Managed Service for MLflow provides the key functionality necessary for modern MLOps lifecycle: reproducibility of ML experiments, efficient model management, and improved cross-functional collaboration.
Figure 1. How Managed Service for MLflow works
Streamlined experimenting process
Unlike conventional software development, building ML models involves more uncertainty and requires a lot of trial and error. Additionally, it runs in a costly compute environment, and every additional try significantly impacts the project budget.
Managed Service for MLflow captures metadata from your training cluster and makes parameters of every run and experiment visible for your ML engineers. It prevents your team from having to do a lot of guesswork and allows them to achieve desired results with few iterations.
Figure 2. Experiments in Managed Service for MLflow
Convenient ML model management
MLflow Model Registry collects and stores all parameters of your models in a single shared space. This model catalog contains detailed information about training outcomes, including model history, lineage, performance, hyperparameters, labels, etc. Model Registry makes it easier to define which model can currently be used in production and which one in testing, and to make comprehensive CI/CD pipelines.
Space for collaborative work
Being a center of data about your ML pipeline makes MLflow a convenient tool for organizing the collaboration on your ML lifecycle. Product managers, ML engineers, data scientists, and MLOps engineers can receive complex and up-to-date information about every iteration your models go through.
Cloud-based MLflow on Nebius
Managed Service for MLflow is available as cloud-hosted solution, meaning you can fully take advantage of this tool without worrying about hosting, databases, security, and updates. Even if your team lacks MLOps expertise, you can get ready-to-go service with minimum effort spent on starting to use it.
At Nebius, we understand how costly and difficult it is to organize and launch the ML pipeline. That’s why we use our experience and expertise to take care of infrastructure maintenance, freeing up ML practitioners from having to manage server-related issues.
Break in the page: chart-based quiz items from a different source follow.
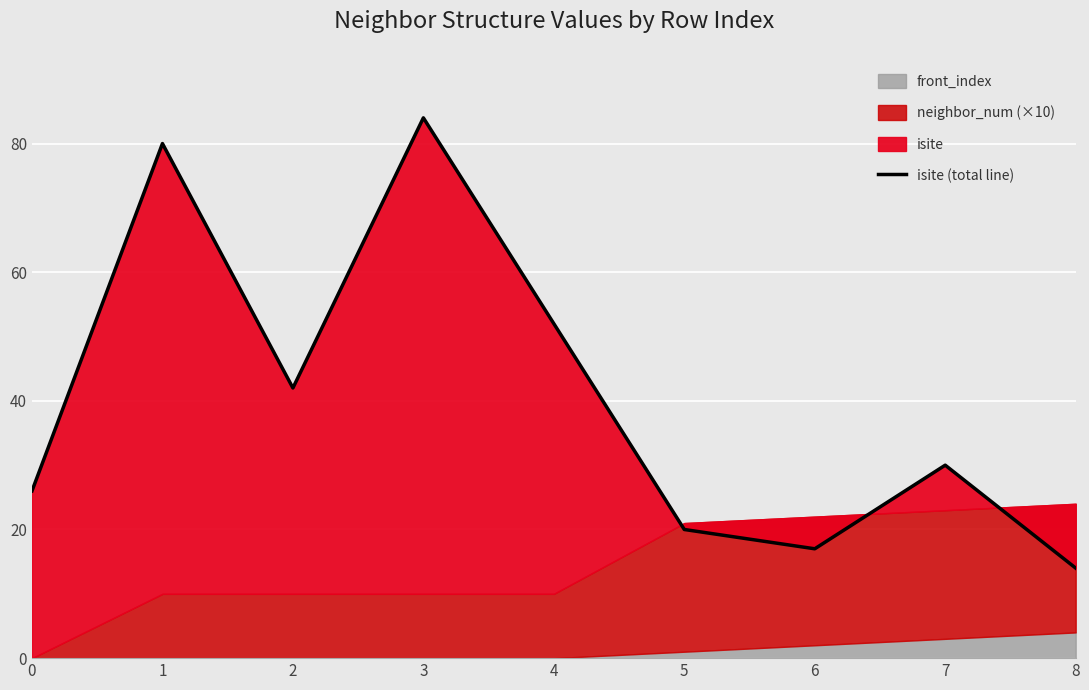

What is the average value?

41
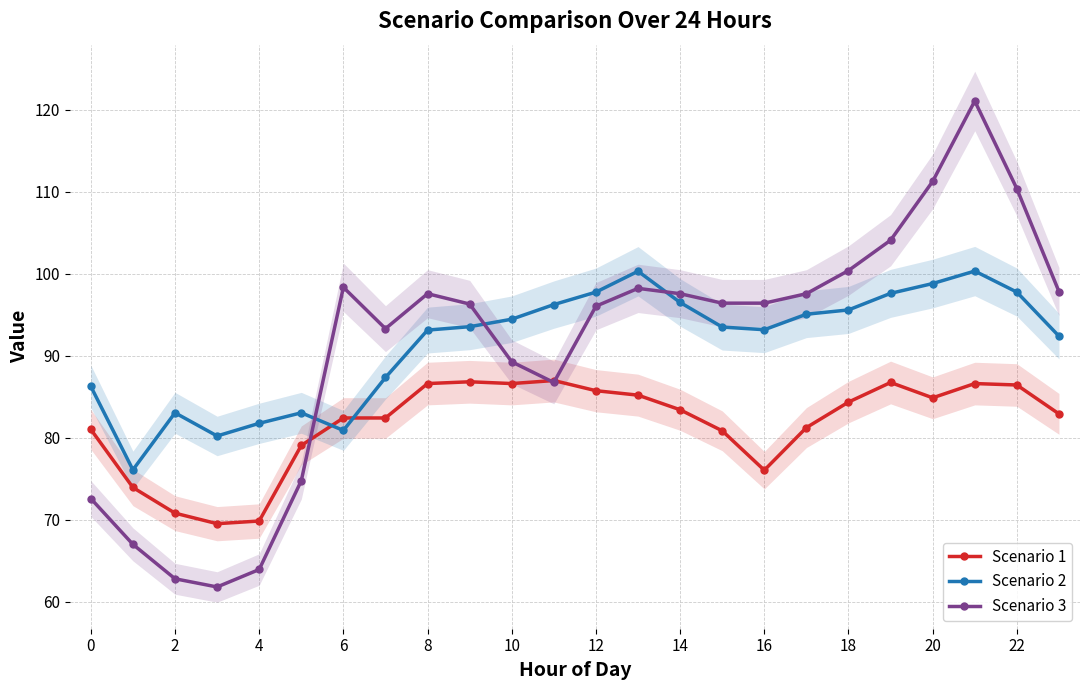

Does the chart display data point markers on the line(s)?

Yes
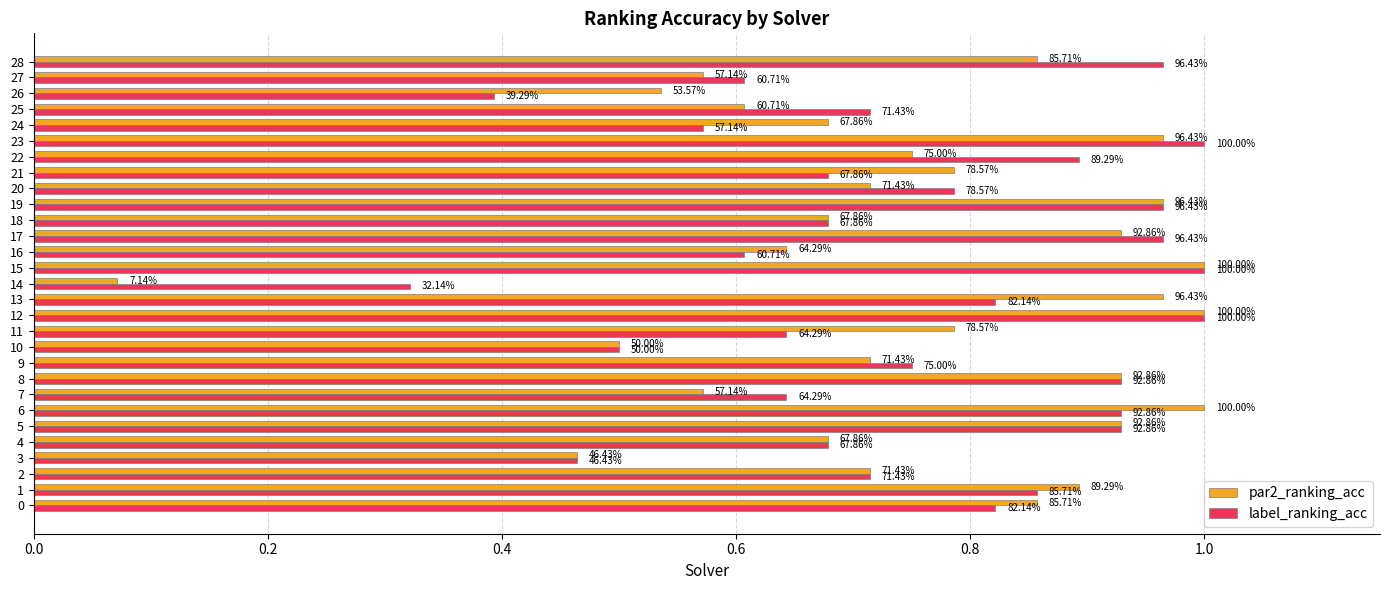

What are all the series names shown in the legend?

par2_ranking_acc, label_ranking_acc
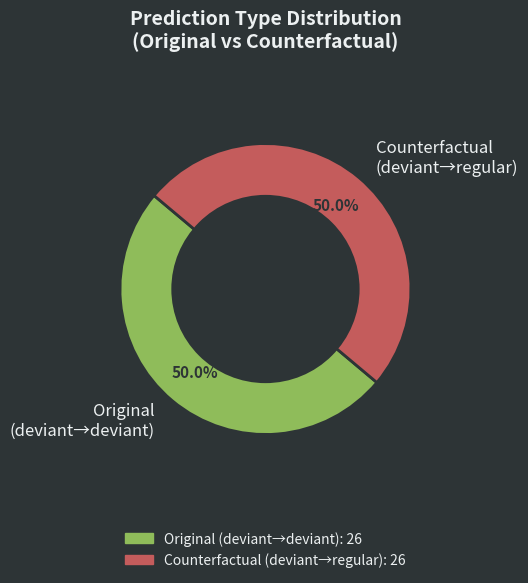

Approximately how many times larger is the value at Original (deviant→deviant) compared to Counterfactual (deviant→regular)?

1.0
From a user perspective it looks like a traditional SaaS: you just activate the product in a cloud console and start using it. All the dependent services like virtual machines and storage are provisioned automatically under the hood.
Getting started
Managed Service for MLflow works for endpoints in Nebius as well as for external endpoints in other public clouds. You just need to insert a line of code into your training script. If you already have a running GPU Cluster on Nebius, you can seamlessly connect MLflow to it and start capturing metadata without any risk of disruption or performance degradation.
Managed Service for MLflow is now in preview and available for customers free of charge. We plan to extend the product with more functional blocks, integrations, and more profound interconnection with Nebius cloud services.